We might recall the infected MIQ escapee who visited a downtown Auckland supermarket; the two women who travelled across the North Island after receiving a compassionate exemption from quarantine; the case who crossed the Auckland cordon into Northland; or the Covid-positive tourist who visited 11 spots in Queenstown and took a boat cruise in Milford Sound.

More recently, there were fears of an Omicron outbreak when DJ Dimension - real name Robert Etheridge – visited a number of Auckland's hot spots on Boxing Day, including a nightclub and bar, restaurants, and a jewellery store.

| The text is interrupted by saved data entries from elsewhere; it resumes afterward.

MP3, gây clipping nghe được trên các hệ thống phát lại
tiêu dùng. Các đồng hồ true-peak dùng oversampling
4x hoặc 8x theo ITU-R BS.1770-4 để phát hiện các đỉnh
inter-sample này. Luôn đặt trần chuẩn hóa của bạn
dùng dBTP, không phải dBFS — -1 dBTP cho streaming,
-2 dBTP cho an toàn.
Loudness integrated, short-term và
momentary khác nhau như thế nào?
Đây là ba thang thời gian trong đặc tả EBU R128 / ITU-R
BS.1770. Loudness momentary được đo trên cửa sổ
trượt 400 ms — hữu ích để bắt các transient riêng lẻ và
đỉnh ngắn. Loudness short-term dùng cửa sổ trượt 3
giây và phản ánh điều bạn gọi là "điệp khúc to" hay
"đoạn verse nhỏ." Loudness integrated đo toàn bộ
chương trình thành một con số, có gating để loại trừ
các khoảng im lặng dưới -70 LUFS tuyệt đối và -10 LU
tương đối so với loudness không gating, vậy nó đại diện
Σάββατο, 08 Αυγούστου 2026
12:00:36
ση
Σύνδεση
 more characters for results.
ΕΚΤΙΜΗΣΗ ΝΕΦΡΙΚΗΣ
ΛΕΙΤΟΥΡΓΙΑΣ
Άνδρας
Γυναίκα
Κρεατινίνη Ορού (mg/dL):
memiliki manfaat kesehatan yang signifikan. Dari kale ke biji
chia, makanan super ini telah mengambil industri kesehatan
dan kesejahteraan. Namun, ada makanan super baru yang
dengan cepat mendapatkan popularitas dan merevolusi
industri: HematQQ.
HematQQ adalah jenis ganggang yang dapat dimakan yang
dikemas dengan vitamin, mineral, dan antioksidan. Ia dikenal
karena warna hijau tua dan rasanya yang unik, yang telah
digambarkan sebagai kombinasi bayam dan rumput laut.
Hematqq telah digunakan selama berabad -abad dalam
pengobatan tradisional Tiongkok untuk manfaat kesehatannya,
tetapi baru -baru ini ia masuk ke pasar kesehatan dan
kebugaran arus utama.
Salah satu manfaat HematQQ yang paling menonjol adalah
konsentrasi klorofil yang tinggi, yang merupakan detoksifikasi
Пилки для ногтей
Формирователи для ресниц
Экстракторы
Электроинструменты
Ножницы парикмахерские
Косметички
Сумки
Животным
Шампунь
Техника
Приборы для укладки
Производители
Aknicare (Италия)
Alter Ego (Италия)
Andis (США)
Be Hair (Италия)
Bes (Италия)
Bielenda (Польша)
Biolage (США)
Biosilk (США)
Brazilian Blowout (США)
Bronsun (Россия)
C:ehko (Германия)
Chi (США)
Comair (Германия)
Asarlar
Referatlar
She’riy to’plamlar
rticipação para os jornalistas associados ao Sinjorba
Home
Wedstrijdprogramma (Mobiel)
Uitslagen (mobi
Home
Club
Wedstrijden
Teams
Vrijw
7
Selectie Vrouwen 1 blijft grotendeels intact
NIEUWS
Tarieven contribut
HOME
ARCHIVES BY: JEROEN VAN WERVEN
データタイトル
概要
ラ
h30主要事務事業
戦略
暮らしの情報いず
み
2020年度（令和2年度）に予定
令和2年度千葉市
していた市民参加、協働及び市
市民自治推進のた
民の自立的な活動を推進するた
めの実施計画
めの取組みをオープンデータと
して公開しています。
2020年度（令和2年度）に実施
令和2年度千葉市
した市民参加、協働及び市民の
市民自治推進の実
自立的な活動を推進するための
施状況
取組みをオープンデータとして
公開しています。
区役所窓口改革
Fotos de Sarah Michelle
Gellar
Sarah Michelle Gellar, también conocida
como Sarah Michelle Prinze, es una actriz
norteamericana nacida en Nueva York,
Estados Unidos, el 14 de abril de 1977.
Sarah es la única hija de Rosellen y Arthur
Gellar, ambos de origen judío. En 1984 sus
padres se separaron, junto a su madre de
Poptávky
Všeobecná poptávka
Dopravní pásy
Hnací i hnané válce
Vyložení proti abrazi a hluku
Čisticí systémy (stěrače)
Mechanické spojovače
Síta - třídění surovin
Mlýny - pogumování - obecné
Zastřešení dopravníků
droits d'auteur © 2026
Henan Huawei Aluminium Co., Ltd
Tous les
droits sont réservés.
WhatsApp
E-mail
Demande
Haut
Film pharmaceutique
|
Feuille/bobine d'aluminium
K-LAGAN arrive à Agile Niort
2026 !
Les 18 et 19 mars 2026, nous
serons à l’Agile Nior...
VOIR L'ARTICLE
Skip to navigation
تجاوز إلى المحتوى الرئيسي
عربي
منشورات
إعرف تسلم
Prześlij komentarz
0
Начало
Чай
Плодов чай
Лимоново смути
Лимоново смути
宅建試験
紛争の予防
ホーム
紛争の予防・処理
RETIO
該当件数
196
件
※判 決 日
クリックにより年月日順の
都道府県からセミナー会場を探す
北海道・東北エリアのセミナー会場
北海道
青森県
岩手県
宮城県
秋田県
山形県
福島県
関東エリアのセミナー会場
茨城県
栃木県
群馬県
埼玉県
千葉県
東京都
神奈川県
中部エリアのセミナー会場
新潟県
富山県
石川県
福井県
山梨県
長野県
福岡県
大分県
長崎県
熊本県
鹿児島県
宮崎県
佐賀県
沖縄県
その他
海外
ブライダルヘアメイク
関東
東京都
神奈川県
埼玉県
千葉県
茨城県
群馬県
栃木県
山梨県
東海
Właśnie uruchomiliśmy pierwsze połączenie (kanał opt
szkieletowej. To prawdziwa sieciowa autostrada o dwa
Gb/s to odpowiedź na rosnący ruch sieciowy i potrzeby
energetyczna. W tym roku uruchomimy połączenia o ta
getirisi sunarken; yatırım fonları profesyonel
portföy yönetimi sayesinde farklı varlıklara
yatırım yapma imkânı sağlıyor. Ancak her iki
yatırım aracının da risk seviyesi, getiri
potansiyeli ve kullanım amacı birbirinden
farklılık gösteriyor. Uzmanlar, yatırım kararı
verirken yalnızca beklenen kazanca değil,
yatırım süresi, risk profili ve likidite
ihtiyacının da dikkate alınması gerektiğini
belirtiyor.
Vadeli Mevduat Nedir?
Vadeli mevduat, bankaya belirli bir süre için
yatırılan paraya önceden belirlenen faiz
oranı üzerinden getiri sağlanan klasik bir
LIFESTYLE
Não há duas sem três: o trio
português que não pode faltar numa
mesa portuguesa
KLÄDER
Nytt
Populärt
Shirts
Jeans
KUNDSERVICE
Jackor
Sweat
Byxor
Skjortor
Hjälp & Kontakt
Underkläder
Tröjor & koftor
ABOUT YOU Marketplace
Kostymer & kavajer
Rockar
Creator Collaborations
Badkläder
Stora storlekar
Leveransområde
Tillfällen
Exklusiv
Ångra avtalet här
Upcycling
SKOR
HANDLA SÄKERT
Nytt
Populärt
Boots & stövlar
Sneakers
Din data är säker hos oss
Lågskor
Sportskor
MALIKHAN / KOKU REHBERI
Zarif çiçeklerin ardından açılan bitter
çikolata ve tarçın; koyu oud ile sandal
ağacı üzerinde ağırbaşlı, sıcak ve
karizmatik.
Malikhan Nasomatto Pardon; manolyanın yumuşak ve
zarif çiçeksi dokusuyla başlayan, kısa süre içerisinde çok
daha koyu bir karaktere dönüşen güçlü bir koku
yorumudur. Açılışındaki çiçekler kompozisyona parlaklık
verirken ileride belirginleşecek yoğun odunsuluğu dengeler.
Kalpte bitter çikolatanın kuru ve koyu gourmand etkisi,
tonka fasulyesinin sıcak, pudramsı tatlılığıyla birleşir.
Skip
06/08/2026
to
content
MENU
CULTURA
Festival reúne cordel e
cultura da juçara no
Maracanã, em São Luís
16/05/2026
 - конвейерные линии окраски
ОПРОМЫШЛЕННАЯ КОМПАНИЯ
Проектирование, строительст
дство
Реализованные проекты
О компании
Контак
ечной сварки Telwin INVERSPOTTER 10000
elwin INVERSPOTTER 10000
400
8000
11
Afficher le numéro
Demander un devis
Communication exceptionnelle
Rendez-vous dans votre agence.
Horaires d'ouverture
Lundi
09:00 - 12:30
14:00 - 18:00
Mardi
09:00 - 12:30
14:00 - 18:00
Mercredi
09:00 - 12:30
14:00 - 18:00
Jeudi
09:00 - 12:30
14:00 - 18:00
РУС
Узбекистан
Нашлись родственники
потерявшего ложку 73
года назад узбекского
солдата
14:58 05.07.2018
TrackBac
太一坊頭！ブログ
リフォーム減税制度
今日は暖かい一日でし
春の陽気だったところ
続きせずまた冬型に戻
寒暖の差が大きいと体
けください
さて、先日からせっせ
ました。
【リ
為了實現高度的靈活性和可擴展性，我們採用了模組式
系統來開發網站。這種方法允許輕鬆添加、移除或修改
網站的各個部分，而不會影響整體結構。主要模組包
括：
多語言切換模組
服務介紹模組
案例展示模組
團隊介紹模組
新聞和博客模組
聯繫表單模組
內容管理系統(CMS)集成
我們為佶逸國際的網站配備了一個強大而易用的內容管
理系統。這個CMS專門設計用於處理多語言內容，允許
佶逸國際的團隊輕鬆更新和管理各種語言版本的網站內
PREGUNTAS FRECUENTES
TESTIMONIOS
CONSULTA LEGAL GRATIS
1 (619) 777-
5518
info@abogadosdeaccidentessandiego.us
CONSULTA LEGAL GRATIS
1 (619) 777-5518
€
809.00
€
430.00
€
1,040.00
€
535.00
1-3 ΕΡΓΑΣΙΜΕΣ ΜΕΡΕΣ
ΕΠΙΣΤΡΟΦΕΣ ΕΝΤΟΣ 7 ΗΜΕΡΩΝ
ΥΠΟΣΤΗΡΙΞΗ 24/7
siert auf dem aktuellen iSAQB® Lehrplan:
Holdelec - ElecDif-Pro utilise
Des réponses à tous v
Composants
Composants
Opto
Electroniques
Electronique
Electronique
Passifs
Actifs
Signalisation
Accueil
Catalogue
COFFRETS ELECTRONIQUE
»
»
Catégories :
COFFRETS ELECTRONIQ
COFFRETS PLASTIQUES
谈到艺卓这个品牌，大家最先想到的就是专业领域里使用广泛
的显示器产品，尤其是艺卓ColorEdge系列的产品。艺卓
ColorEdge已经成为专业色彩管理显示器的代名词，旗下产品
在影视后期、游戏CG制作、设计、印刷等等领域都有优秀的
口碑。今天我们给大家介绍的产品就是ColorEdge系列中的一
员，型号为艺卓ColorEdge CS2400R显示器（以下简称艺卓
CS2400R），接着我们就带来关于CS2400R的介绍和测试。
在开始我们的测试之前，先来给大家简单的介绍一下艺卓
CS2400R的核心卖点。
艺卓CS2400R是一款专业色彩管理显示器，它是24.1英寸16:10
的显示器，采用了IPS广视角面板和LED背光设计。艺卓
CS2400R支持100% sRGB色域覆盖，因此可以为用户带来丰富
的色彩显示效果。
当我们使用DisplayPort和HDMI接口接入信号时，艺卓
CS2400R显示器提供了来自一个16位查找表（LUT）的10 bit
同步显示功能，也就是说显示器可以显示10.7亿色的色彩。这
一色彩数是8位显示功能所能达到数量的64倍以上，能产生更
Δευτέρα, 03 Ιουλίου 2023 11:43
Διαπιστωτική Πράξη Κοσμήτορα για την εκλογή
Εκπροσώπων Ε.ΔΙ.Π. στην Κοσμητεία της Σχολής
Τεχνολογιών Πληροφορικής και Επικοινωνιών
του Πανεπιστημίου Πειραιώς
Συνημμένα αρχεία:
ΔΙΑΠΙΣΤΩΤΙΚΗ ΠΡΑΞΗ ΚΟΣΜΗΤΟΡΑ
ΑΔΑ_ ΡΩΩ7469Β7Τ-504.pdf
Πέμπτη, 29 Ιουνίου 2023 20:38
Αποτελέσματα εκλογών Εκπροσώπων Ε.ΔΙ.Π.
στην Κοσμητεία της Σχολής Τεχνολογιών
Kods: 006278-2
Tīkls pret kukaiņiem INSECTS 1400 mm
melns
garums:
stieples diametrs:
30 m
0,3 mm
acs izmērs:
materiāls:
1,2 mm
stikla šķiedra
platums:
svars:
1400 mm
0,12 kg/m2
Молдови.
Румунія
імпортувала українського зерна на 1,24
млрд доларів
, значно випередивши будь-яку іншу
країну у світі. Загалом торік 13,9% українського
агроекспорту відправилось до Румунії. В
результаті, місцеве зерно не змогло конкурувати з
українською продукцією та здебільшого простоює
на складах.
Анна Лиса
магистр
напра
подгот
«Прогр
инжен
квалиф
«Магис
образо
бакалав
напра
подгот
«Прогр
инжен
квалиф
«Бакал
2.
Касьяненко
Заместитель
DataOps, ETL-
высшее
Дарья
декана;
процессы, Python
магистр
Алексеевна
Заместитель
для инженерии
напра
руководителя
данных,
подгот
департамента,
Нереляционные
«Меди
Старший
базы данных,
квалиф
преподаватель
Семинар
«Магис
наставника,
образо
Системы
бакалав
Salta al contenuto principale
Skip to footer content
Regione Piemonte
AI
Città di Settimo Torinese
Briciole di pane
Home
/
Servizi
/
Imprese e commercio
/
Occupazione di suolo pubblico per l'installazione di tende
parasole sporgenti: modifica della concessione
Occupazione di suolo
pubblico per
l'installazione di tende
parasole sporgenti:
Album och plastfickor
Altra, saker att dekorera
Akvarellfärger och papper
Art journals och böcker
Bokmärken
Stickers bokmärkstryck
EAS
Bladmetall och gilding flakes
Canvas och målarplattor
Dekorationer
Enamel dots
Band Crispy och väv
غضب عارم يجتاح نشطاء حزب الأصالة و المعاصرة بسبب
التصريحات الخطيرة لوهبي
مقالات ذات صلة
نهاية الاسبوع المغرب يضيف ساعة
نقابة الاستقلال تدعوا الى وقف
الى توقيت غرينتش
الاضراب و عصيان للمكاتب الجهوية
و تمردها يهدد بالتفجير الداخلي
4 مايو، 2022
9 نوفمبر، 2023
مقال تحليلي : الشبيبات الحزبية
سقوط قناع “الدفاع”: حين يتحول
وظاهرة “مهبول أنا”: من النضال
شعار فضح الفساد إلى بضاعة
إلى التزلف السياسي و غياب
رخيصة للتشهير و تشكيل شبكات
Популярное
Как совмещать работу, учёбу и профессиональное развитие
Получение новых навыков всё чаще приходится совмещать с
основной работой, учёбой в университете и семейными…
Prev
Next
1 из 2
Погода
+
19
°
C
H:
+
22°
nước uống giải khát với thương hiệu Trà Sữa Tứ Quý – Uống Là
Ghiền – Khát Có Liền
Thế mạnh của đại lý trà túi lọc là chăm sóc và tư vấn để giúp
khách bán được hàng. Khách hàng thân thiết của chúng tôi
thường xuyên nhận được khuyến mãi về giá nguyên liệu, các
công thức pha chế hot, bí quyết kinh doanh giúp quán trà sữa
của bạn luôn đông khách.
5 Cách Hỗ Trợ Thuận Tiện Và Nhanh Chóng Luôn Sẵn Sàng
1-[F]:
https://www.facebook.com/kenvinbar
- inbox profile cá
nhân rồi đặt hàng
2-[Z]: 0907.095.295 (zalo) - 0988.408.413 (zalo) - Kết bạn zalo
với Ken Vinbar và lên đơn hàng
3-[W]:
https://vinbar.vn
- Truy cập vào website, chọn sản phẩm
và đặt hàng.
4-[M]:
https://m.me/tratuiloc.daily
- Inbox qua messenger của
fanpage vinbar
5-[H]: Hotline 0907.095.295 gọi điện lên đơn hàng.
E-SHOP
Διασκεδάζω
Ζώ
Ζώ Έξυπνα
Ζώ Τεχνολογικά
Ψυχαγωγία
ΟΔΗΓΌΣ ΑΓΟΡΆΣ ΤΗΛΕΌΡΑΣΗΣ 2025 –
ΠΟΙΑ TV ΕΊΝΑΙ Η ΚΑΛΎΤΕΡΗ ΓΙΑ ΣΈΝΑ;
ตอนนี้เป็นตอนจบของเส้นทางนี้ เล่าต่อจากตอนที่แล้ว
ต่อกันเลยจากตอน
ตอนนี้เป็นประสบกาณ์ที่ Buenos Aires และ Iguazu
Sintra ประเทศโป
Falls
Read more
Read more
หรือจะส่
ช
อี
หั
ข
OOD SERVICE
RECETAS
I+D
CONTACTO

DJ Dimension, aka Robert Etheridge, pictured on Christmas Day, visited several Auckland hot spots before discovering he'd tested positive with Covid-19. Photo / Supplied
DJ Dimension, aka Robert Etheridge, pictured on Christmas Day, visited several Auckland hot spots before discovering he'd tested positive with Covid-19. Photo / Supplied

And on New Year's Eve, a vaccinated reveller with Covid-19 spent three hours at popular Ponsonby Rd nightclub The Longroom, prompting a request for those who were in the bar to isolate and get tested.

As yet, neither event appeared to have spawned fresh infections.

So, what did it take?

"I think it's a mix of things," explained Covid-19 modeller Professor Michael Plank, of Te Pūnaha Matatini and Canterbury University.

"Sometimes, it's just a behavioural thing – whether that person meets up with lots of other people or goes to crowded places, or mostly just stays home. That makes a huge difference in terms of the risk of passing the virus on.

"Another factor is timing, or whether the person's infectious period happens to coincide with the period when they're out and about in the community."

While much about "super-spreading" remains unclear, researchers point to several factors that raise the risk.

They include the amount of virus a person is carrying (viral load) - especially if also coughing, sneezing or talking loud among others – and possibly even individual biological or genetic traits.

The type of variant involved also mattered, Plank said, as did the effect of vaccination.

"With Delta, if you have a population that's highly vaccinated, it does a lot to reduce risk of passing the virus on," he said.

"Whereas with Omicron, we know the vaccine is effective at stopping people getting seriously ill, but it's less effective at stopping them getting infected."

On top of all that, there was a deal of random variability – and luck – involved.

Epidemiologists have often referred to something called the Pareto principle - otherwise known as the "80-20 rule" - that's now a well-established phenomenon in virology.

This suggested that 80 per cent of disease transmission events in an epidemic were caused by 20 per cent of people.

Covid-19 modeller Professor Michael Plank. Photo / Supplied
Covid-19 modeller Professor Michael Plank. Photo / Supplied

That trend was certainly seen in New Zealand's main outbreak, when one in five adults were responsible for up to 85 per cent of the virus' spread.

But Otago University virologist Dr Jemma Geoghegan wasn't so sure that rule still applied now, given that new faster-spreading variants, and the measures we've put in place to stop them, have changed the game.

"We've also seen that the virus can transmit pretty easily even without direct contact," she added, noting how transmission had occurred via aerosols during testing in one MIQ corridor, within only a 50-second window.

Plank added that, while we may have again dodged a bullet with the Dimension case, it could have easily played out differently.

"If you keep rolling the dice, eventually you run out of luck – and you get community transmission."